## Your instructions
Reproduce the museum exhibit descriptions below word for word, from the sailor's uniform through the USS Utah gun.

## Source passage

 

 

(4) SAILOR’S BLOODY UNIFORM
Pharmacist Mate 1st Class Robert J. Peth wore this uniform on Dec. 7, 1941. Peth was working in the Navy dispensary on Ford Island when a bomb exploded in the courtyard. Blood covers the white uniform, including hand prints where Peth wiped his hands on the back of his pants.

 

 

(5) FRANKLIN D. ROOSEVELT
The Great Depression left 1 in 4 Americans unemployed. Japan came to embrace a vision of expelling Western imperial powers from East Asia. A 12-foot-tall semitransparent depiction of U.S. President Franklin D. Roosevelt is backed by an equally imposing image of Emperor Hirohito on a white horse. Exhibits in the gallery provide a glimpse into the life and times of both nations on a collision course to war.

 

 

(6) CHAPLAIN’S CLOCK
Chaplain Thomas Kirkpatrick’s desk clock stopped at about the time the USS Arizona exploded. Kirkpatrick died aboard the ship. The clock was recovered in 1942 from his stateroom.

 

 

(7) BRONZE ARIZONA
The Arizona, Japanese aircraft carrier Akagi, an anti-aircraft gun and other museum items have been cast in scale-model bronze so the visually impaired can get a tactile understanding of the history of the Dec. 7, 1941, attack.

 

 

(8) USS UTAH ANTI-AIRCRAFT GUN
A 1.1-inch anti-aircraft gun salvaged from the USS Utah, weighing about 750 pounds, has been mated to a photo of gunnery practice. Mid-range guns such as these were part of the arsenal that fired back as soon as the attack began. The gun could fire 150 rounds per minute. The Utah, then a gunnery and training target ship, went down so quickly that no one could have used this gun.

## Source data
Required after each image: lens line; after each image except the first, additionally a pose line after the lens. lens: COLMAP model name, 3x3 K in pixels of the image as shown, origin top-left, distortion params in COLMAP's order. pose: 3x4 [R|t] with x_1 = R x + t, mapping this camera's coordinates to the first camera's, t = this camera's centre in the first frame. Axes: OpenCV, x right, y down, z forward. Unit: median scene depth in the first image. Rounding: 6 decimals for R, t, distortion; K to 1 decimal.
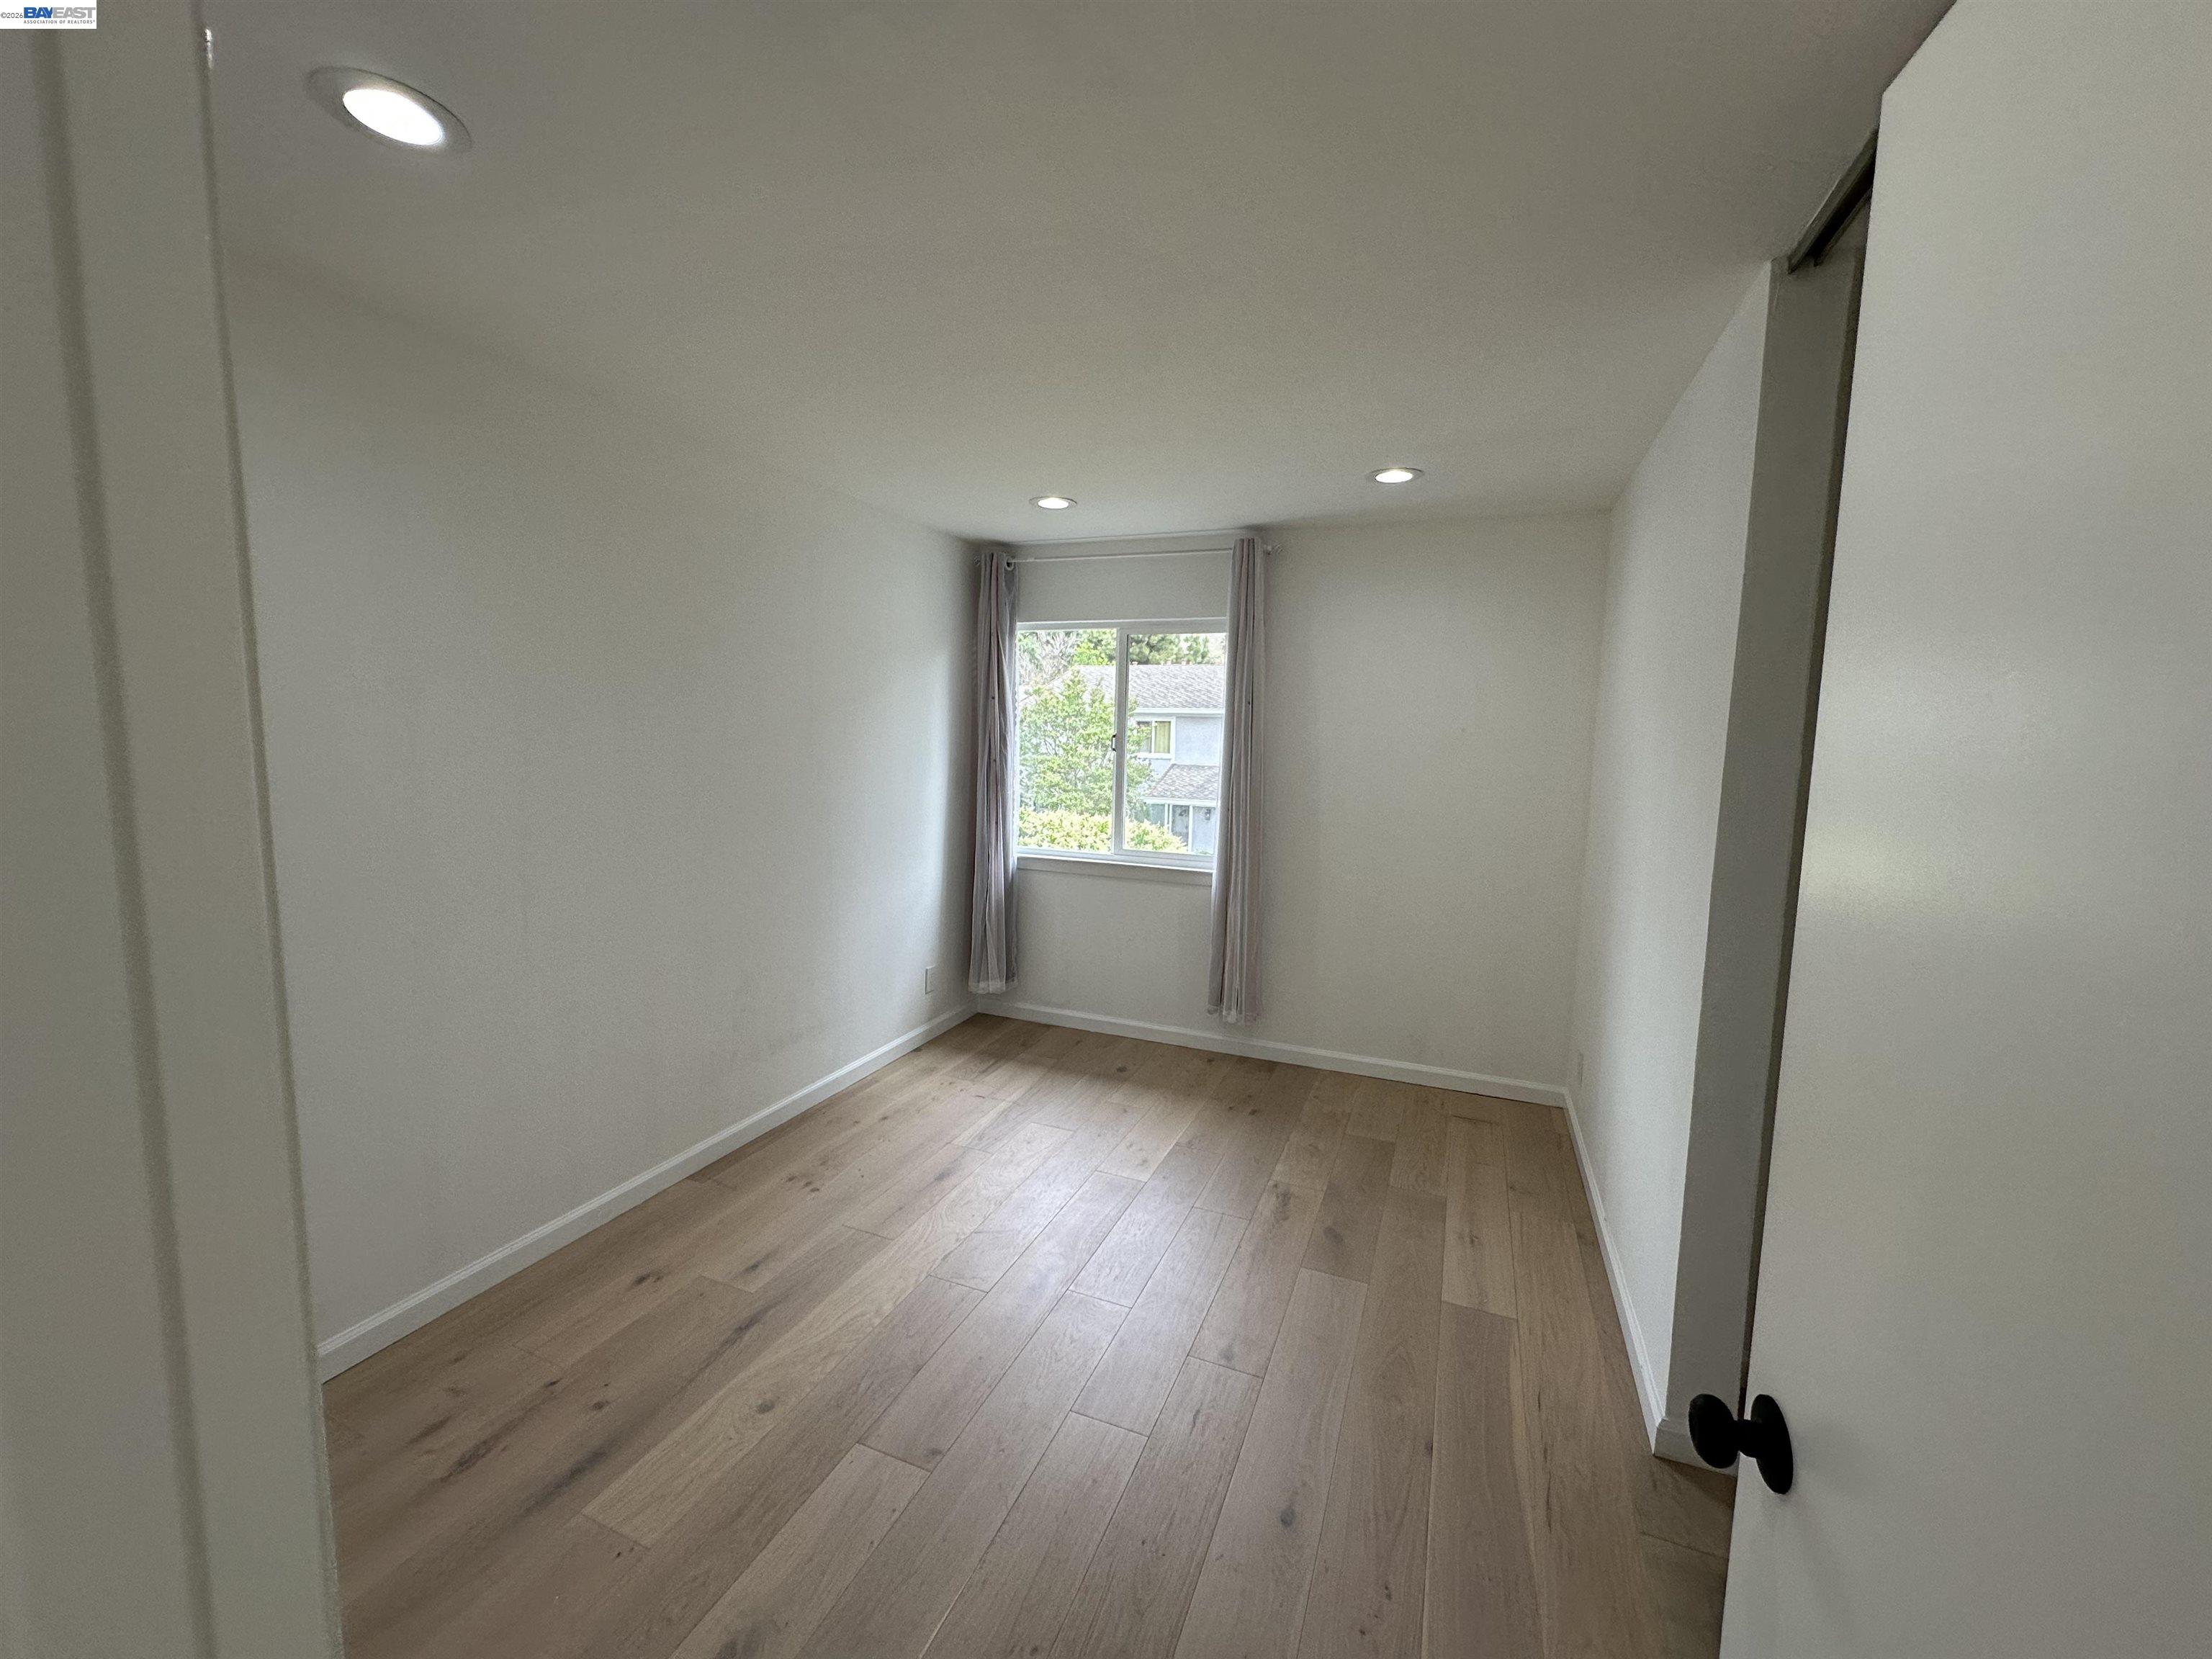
lens RADIAL K [[879.4, 0, 1103.9], [0, 879.4, 828.5], [0, 0, 1]] dist [-0.001050, 0.000224]
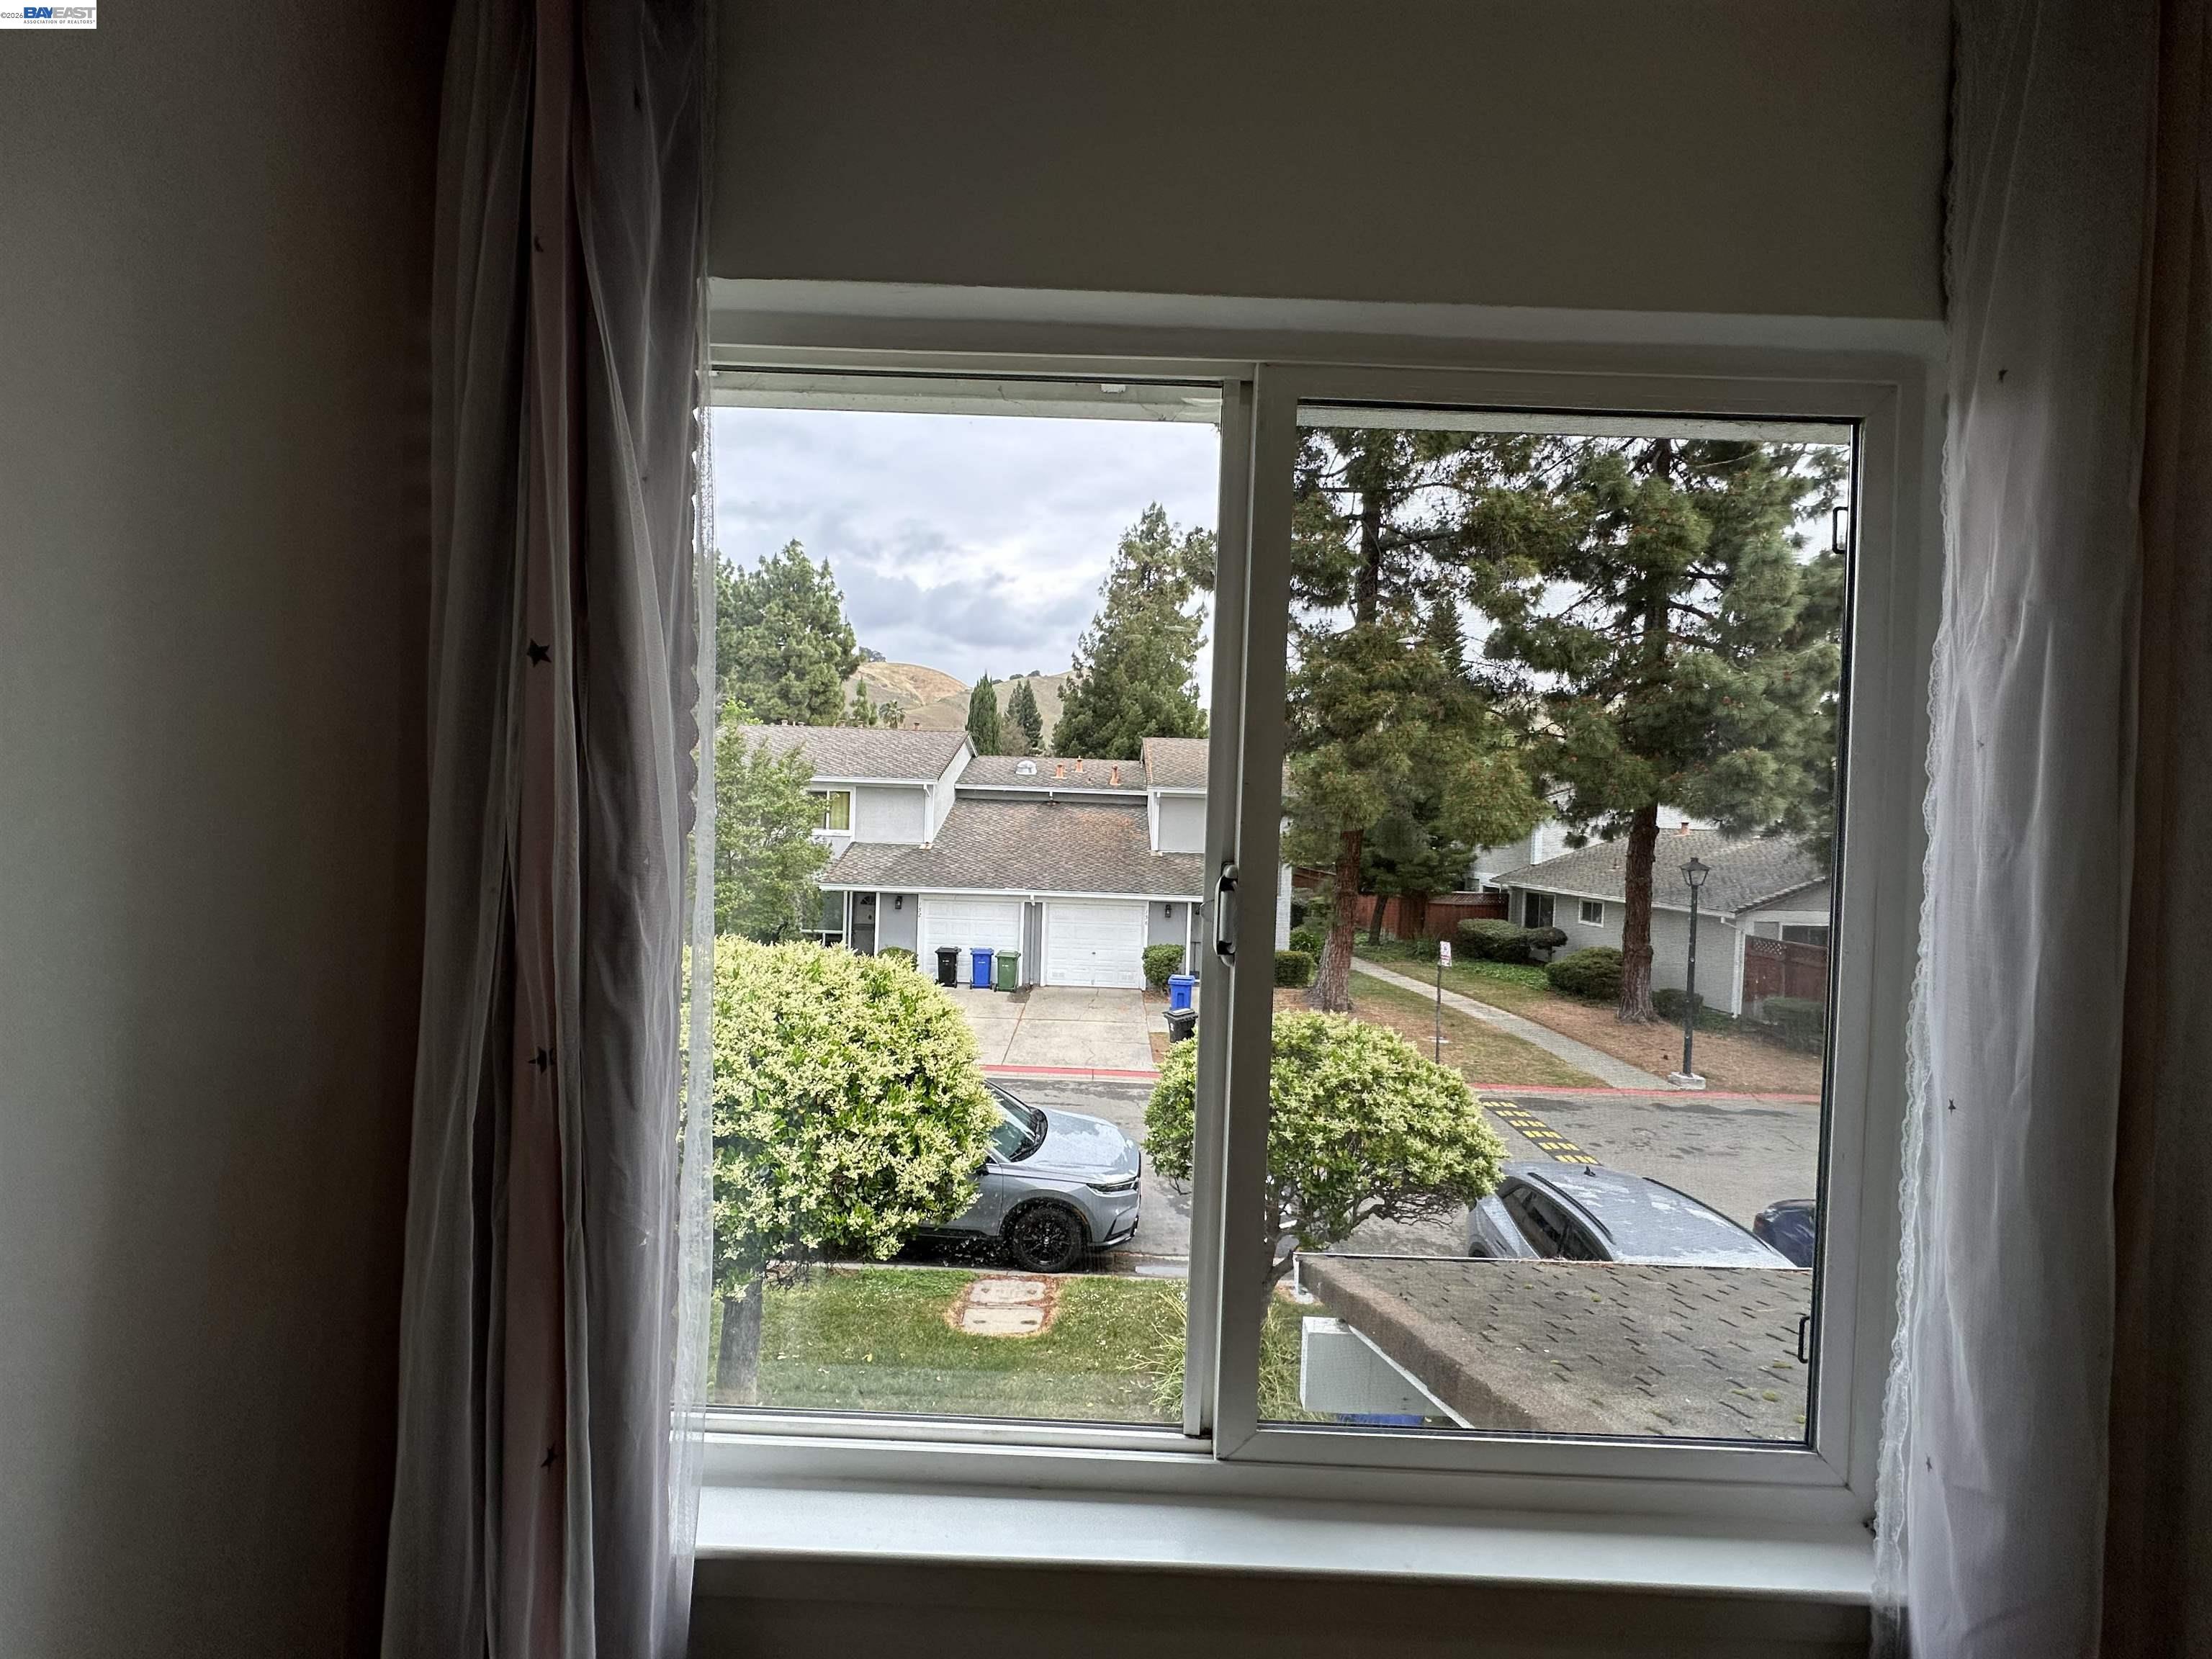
lens RADIAL K [[879.4, 0, 1103.9], [0, 879.4, 828.5], [0, 0, 1]] dist [-0.001050, 0.000224]
pose [[0.927247, 0.002985, 0.374438, -0.016886], [0.027374, 0.996752, -0.075735, -0.019132], [-0.373448, 0.080475, 0.924154, 0.151843]]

## Solution for this problem

 

 

(4) SAILOR’S BLOODY UNIFORM
Pharmacist Mate 1st Class Robert J. Peth wore this uniform on Dec. 7, 1941. Peth was working in the Navy dispensary on Ford Island when a bomb exploded in the courtyard. Blood covers the white uniform, including hand prints where Peth wiped his hands on the back of his pants.

 

 

(5) FRANKLIN D. ROOSEVELT
The Great Depression left 1 in 4 Americans unemployed. Japan came to embrace a vision of expelling Western imperial powers from East Asia. A 12-foot-tall semitransparent depiction of U.S. President Franklin D. Roosevelt is backed by an equally imposing image of Emperor Hirohito on a white horse. Exhibits in the gallery provide a glimpse into the life and times of both nations on a collision course to war.

 

 

(6) CHAPLAIN’S CLOCK
Chaplain Thomas Kirkpatrick’s desk clock stopped at about the time the USS Arizona exploded. Kirkpatrick died aboard the ship. The clock was recovered in 1942 from his stateroom.

 

 

(7) BRONZE ARIZONA
The Arizona, Japanese aircraft carrier Akagi, an anti-aircraft gun and other museum items have been cast in scale-model bronze so the visually impaired can get a tactile understanding of the history of the Dec. 7, 1941, attack.

 

 

(8) USS UTAH ANTI-AIRCRAFT GUN
A 1.1-inch anti-aircraft gun salvaged from the USS Utah, weighing about 750 pounds, has been mated to a photo of gunnery practice. Mid-range guns such as these were part of the arsenal that fired back as soon as the attack began. The gun could fire 150 rounds per minute. The Utah, then a gunnery and training target ship, went down so quickly that no one could have used this gun.